Refugees and asylum-seekers from the Middle East, who are now living in Newport, Wales, are getting a taste of home thanks to supplies donated to a local food bank by Harlech Foodservice.
Olive oil, tortilla-style wraps and chickpeas are going into up to 30 food parcels a week, put together by the Feed Newport CIC food bank in the city.
The products were among a major consignment dropped off by Harlech Foodservice, which supplies businesses, schools and care homes across Wales. The delivery also included pallets of corn flakes and porridge, ketchup, rice pudding, muffin and pastry mixes, fruit juice, as well as a host of other items, such as almond and banana milk, marmalade, mayonnaise and hot dogs.
Gemma Walker, manager of Feed Newport, said: “We are so grateful. I had the phone call from Harlech saying they’d like to donate and then the lorry turned up and I thought ‘Oh, wow!’ It was just wonderful to get that amount and to think they’d driven for three to four hours to bring that to us.
“The smile on my face was just so big because I knew how many people that could feed.” Among the recipients are up to 30 refugees and asylum seekers. Walker said: “Refugees only get £35 a week. They’re not allowed to work and many of them have large families so that doesn’t go very far.”

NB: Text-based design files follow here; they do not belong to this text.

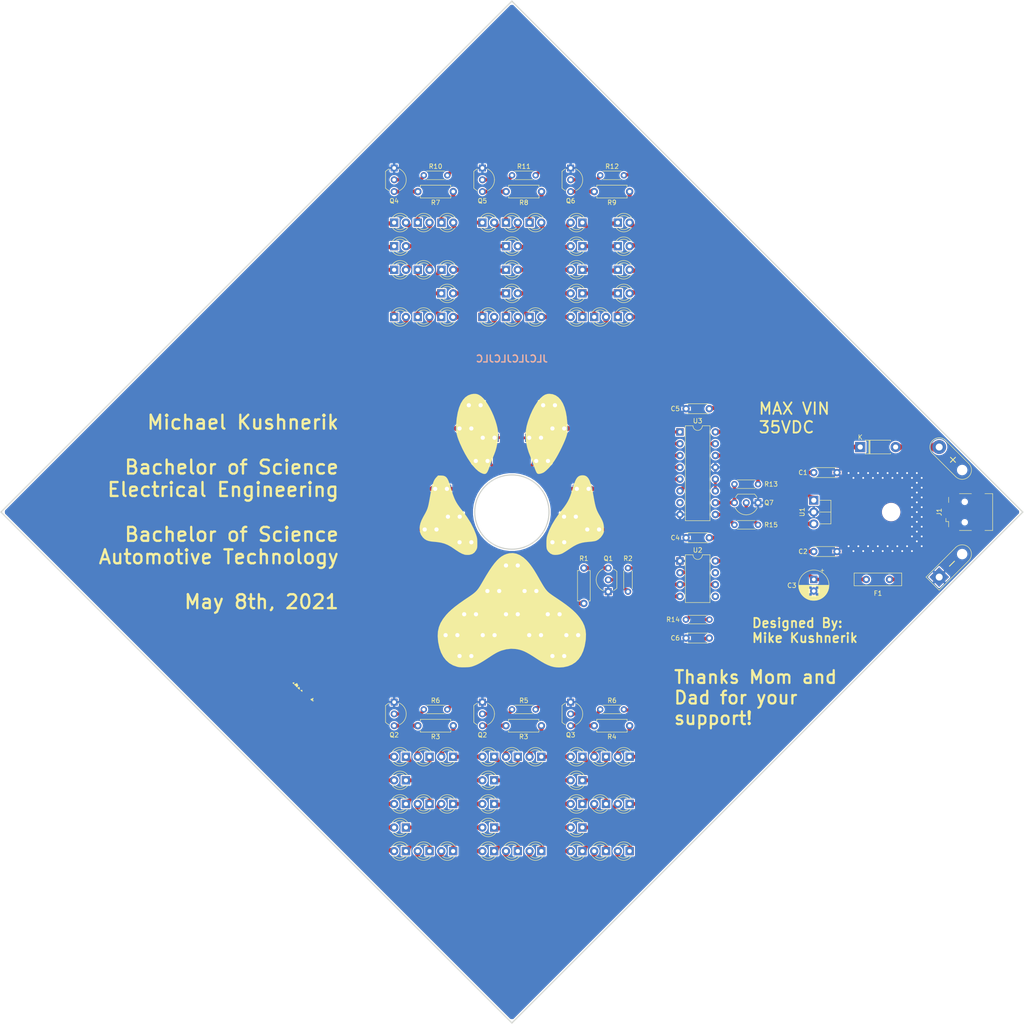
<source format=kicad_pcb>
(kicad_pcb
	(version 20240108)
	(generator "pcbnew")
	(generator_version "8.0")
	(general
		(thickness 1.6)
		(legacy_teardrops no)
	)
	(paper "A3")
	(layers
		(0 "F.Cu" signal)
		(31 "B.Cu" signal)
		(32 "B.Adhes" user "B.Adhesive")
		(33 "F.Adhes" user "F.Adhesive")
		(34 "B.Paste" user)
		(35 "F.Paste" user)
		(36 "B.SilkS" user "B.Silkscreen")
		(37 "F.SilkS" user "F.Silkscreen")
		(38 "B.Mask" user)
		(39 "F.Mask" user)
		(40 "Dwgs.User" user "User.Drawings")
		(41 "Cmts.User" user "User.Comments")
		(42 "Eco1.User" user "User.Eco1")
		(43 "Eco2.User" user "User.Eco2")
		(44 "Edge.Cuts" user)
		(45 "Margin" user)
		(46 "B.CrtYd" user "B.Courtyard")
		(47 "F.CrtYd" user "F.Courtyard")
		(48 "B.Fab" user)
		(49 "F.Fab" user)
	)
	(setup
		(pad_to_mask_clearance 0)
		(allow_soldermask_bridges_in_footprints no)
		(pcbplotparams
			(layerselection 0x00010f0_ffffffff)
			(plot_on_all_layers_selection 0x0001000_00000000)
			(disableapertmacros no)
			(usegerberextensions no)
			(usegerberattributes no)
			(usegerberadvancedattributes no)
			(creategerberjobfile no)
			(dashed_line_dash_ratio 12.000000)
			(dashed_line_gap_ratio 3.000000)
			(svgprecision 4)
			(plotframeref no)
			(viasonmask no)
			(mode 1)
			(useauxorigin no)
			(hpglpennumber 1)
			(hpglpenspeed 20)
			(hpglpendiameter 15.000000)
			(pdf_front_fp_property_popups yes)
			(pdf_back_fp_property_popups yes)
			(dxfpolygonmode yes)
			(dxfimperialunits yes)
			(dxfusepcbnewfont yes)
			(psnegative no)
			(psa4output no)
			(plotreference yes)
			(plotvalue yes)
			(plotfptext yes)
			(plotinvisibletext no)
			(sketchpadsonfab no)
			(subtractmaskfromsilk no)
			(outputformat 1)
			(mirror no)
			(drillshape 0)
			(scaleselection 1)
			(outputdirectory "Gerbers/")
		)
	)
	(net 0 "")
	(net 1 "GND")
	(net 2 "+5V")
	(net 3 "Net-(U2-THR)")
	(net 4 "Net-(D1-K)")
	(net 5 "Net-(D49-K)")
	(net 6 "Net-(D60-K)")
	(net 7 "Net-(Q2-Pad3)")
	(net 8 "Net-(Q2-Pad2)")
	(net 9 "Net-(D80-K)")
	(net 10 "Net-(J1-VBUS)")
	(net 11 "unconnected-(J1-D--Pad2)")
	(net 12 "unconnected-(J1-Shield-Pad6)")
	(net 13 "unconnected-(J1-Shield-Pad6)_0")
	(net 14 "unconnected-(J1-D+-Pad3)")
	(net 15 "unconnected-(J1-Shield-Pad6)_1")
	(net 16 "unconnected-(J1-ID-Pad4)")
	(net 17 "unconnected-(J1-Shield-Pad6)_2")
	(net 18 "Net-(Q1-C)")
	(net 19 "Net-(Q1-B)")
	(net 20 "Net-(Q3-C)")
	(net 21 "Net-(R6-Pad2)")
	(net 22 "Net-(Q3-B)")
	(net 23 "Net-(Q4-C)")
	(net 24 "Net-(Q4-B)")
	(net 25 "Net-(Q5-B)")
	(net 26 "Net-(Q5-C)")
	(net 27 "Net-(Q6-C)")
	(net 28 "Net-(Q6-B)")
	(net 29 "Net-(D29-Pad1)")
	(net 30 "Net-(Q7-B)")
	(net 31 "Net-(Q7-C)")
	(net 32 "Net-(U3-Qg)")
	(net 33 "Net-(U3-Qe)")
	(net 34 "Net-(U3-Qf)")
	(net 35 "Net-(U3-Qa)")
	(net 36 "Net-(U3-Qb)")
	(net 37 "Net-(U3-Qc)")
	(net 38 "Net-(U2-OUT)")
	(net 39 "Net-(U3-~{Qh})")
	(net 40 "unconnected-(U2-DIS-Pad7)")
	(net 41 "unconnected-(U2-CONT-Pad5)")
	(net 42 "unconnected-(U3-Qh-Pad7)")
	(net 43 "unconnected-(U3-Qd-Pad3)")
	(net 44 "Net-(D29-K)")
	(net 45 "Net-(D38-K)")
	(net 46 "Net-(D69-K)")
	(net 47 "Net-(D80-A)")
	(net 48 "Net-(Q2-C)")
	(net 49 "Net-(Q2-B)")
	(footprint "Capacitor_THT:C_Disc_D4.3mm_W1.9mm_P5.00mm" (layer "F.Cu") (at 265 141.5))
	(footprint "Capacitor_THT:C_Disc_D4.3mm_W1.9mm_P5.00mm" (layer "F.Cu") (at 265 158.5))
	(footprint "Capacitor_THT:C_Disc_D4.3mm_W1.9mm_P5.00mm" (layer "F.Cu") (at 242.5 155.53 180))
	(footprint "Capacitor_THT:C_Disc_D4.3mm_W1.9mm_P5.00mm" (layer "F.Cu") (at 242.5 177.13 180))
	(footprint "Diode_THT:D_DO-41_SOD81_P7.62mm_Horizontal" (layer "F.Cu") (at 275 136))
	(footprint "Package_DIP:DIP-8_W7.62mm" (layer "F.Cu") (at 236.19 160.53))
	(footprint "Package_DIP:DIP-16_W7.62mm" (layer "F.Cu") (at 236.19 132.75))
	(footprint "Resistor_THT:R_Axial_DIN0204_L3.6mm_D1.6mm_P5.08mm_Horizontal" (layer "F.Cu") (at 237.46 173.15))
	(footprint "Resistor_THT:R_Axial_DIN0204_L3.6mm_D1.6mm_P5.08mm_Horizontal" (layer "F.Cu") (at 247.92 152.75))
	(footprint "Package_TO_SOT_THT:TO-92_Inline_Wide" (layer "F.Cu") (at 253 147.99 180))
	(footprint "Resistor_THT:R_Axial_DIN0204_L3.6mm_D1.6mm_P5.08mm_Horizontal" (layer "F.Cu") (at 253 144 180))
	(footprint "Graduation_Cap:WIRE_SR_C" (layer "F.Cu") (at 292 136 135))
	(footprint "Graduation_Cap:WIRE_SR_R" (layer "F.Cu") (at 292 164 -135))
	(footprint "Capacitor_THT:C_Disc_D4.3mm_W1.9mm_P5.00mm" (layer "F.Cu") (at 242.5 127.75 180))
	(footprint "Resistor_THT:R_Axial_DIN0207_L6.3mm_D2.5mm_P7.62mm_Horizontal" (layer "F.Cu") (at 187.38 196 180))
	(footprint "LED_THT:LED_D3.0mm" (layer "F.Cu") (at 177.19 223 180))
	(footprint "LED_THT:LED_D3.0mm" (layer "F.Cu") (at 182.27 223 180))
	(footprint "LED_THT:LED_D3.0mm" (layer "F.Cu") (at 187.35 223 180))
	(footprint "LED_THT:LED_D3.0mm" (layer "F.Cu") (at 177.19 217.92 180))
	(footprint "LED_THT:LED_D3.0mm" (layer "F.Cu") (at 187.35 212.84 180))
	(footprint "LED_THT:LED_D3.0mm" (layer "F.Cu") (at 182.27 212.84 180))
	(footprint "LED_THT:LED_D3.0mm" (layer "F.Cu") (at 177.19 212.84 180))
	(footprint "LED_THT:LED_D3.0mm" (layer "F.Cu") (at 177.19 207.76 180))
	(footprint "LED_THT:LED_D3.0mm" (layer "F.Cu") (at 177.19 202.68 180))
	(footprint "LED_THT:LED_D3.0mm" (layer "F.Cu") (at 182.27 202.68 180))
	(footprint "LED_THT:LED_D3.0mm" (layer "F.Cu") (at 187.35 202.68 180))
	(footprint "Package_TO_SOT_THT:TO-92_Inline_Wide" (layer "F.Cu") (at 174.65 190.92 -90))
	(footprint "LED_THT:LED_D3.0mm" (layer "F.Cu") (at 193.27 127 180))
	(footprint "LED_THT:LED_D3.0mm" (layer "F.Cu") (at 191.27 132 180))
	(footprint "LED_THT:LED_D3.0mm" (layer "F.Cu") (at 196.27 134 180))
	(footprint "LED_THT:LED_D3.0mm" (layer "F.Cu") (at 194.77 139 180))
	(footprint "LED_THT:LED_D3.0mm" (layer "F.Cu") (at 206.73 127))
	(footprint "LED_THT:LED_D3.0mm" (layer "F.Cu") (at 203.73 134))
	(footprint "LED_THT:LED_D3.0mm" (layer "F.Cu") (at 208.73 132))
	(footprint "LED_THT:LED_D3.0mm" (layer "F.Cu") (at 205.23 139))
	(footprint "LED_THT:LED_D3.0mm" (layer "F.Cu") (at 186.02 145 180))
	(footprint "LED_THT:LED_D3.0mm" (layer "F.Cu") (at 183.77 153.75 180))
	(footprint "LED_THT:LED_D3.0mm" (layer "F.Cu") (at 188.77 151 180))
	(footprint "LED_THT:LED_D3.0mm" (layer "F.Cu") (at 191.27 156.5 180))
	(footprint "LED_THT:LED_D3.0mm" (layer "F.Cu") (at 213.98 145))
	(footprint "LED_THT:LED_D3.0mm" (layer "F.Cu") (at 211.23 151))
	(footprint "LED_THT:LED_D3.0mm" (layer "F.Cu") (at 216.23 153.75))
	(footprint "LED_THT:LED_D3.0mm"
		(layer "F.Cu")
		(uuid "00000000-0000-0000-0000-00006073dcec")
		(at 208.73 156.5)
		(descr "LED, diameter 3.0mm, 2 pins")
		(tags "LED diameter 3.0mm 2 pins")
		(property "Reference" "D16"
			(at 1.27 -2.96 0)
			(layer "F.SilkS")
			(hide yes)
			(uuid "64e3aaae-aa86-472c-84c7-6656a87c5821")
			(effects
				(font
					(size 1 1)
					(thickness 0.15)
				)
			)
		)
		(property "Value" "P16"
			(at 1.27 2.96 0)
			(layer "F.Fab")
			(uuid "1f04eb76-e690-42ce-89be-334126f0c2ed")
			(effects
				(font
					(size 1 1)
					(thickness 0.15)
				)
			)
		)
		(property "Footprint" ""
			(at 0 0 0)
			(unlocked yes)
			(layer "F.Fab")
			(hide yes)
			(uuid "babce0a7-1474-4104-a05b-2d6fa8e7325e")
			(effects
				(font
					(size 1.27 1.27)
				)
			)
		)
		(property "Datasheet" ""
			(at 0 0 0)
			(unlocked yes)
			(layer "F.Fab")
			(hide yes)
			(uuid "fb778bc2-60b7-4dcb-b3e5-d8e76b69e38c")
			(effects
				(font
					(size 1.27 1.27)
				)
			)
		)
		(property "Description" ""
			(at 0 0 0)
			(unlocked yes)
			(layer "F.Fab")
			(hide yes)
			(uuid "20971576-c6e2-4a33-beb6-e420b730b538")
			(effects
				(font
					(size 1.27 1.27)
				)
			)
		)
		(property ki_fp_filters "LED* LED_SMD:* LED_THT:*")
		(path "/00000000-0000-0000-0000-000060d632a1")
		(sheetname "Root")
		(sheetfile "Graduation_Cap.kicad
... [2106965 chars truncated]
</source>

She added: “We are the only food bank I know of that provides Halal foods as well as chickpeas, pulses and spices in food parcels.”
The Harlech Foodservice delivery list also took in food banks across south-east Wales at Ebbw Vale in Blaenau Gwent, Caerphilly, Aberbargoed in the Rhymney Valley, Barry and Pontypridd. More donations are planned for the area in the coming weeks.
The deliveries are organised by Ceri Brown, Harlech Foodservice’s digital project manager, who said: “We have often donated to food banks but with the pandemic the need is so great and we wanted to do more to help.
“Overall we have up to 10 delivery vans going out several times a week to food banks across Wales and the border counties. There are a lot of people out there facing really tough times and we’re just doing our bit to help them.”
Harlech Foodservice’s managing director David Cattrall added: “We see ourselves as an all-Wales business. We want to supply businesses across the whole country and the same goes for food banks in these difficult times.
“Clearly, because of lockdown, we are not supplying the amount we would normally to our customers in the health, care and education sectors or to restaurants and pubs, so that has left us with £250,000 of surplus food. In the circumstances the best thing we can do with that surplus is to direct it to food banks across Wales, and as long as we have a surplus then we will continue to do that.”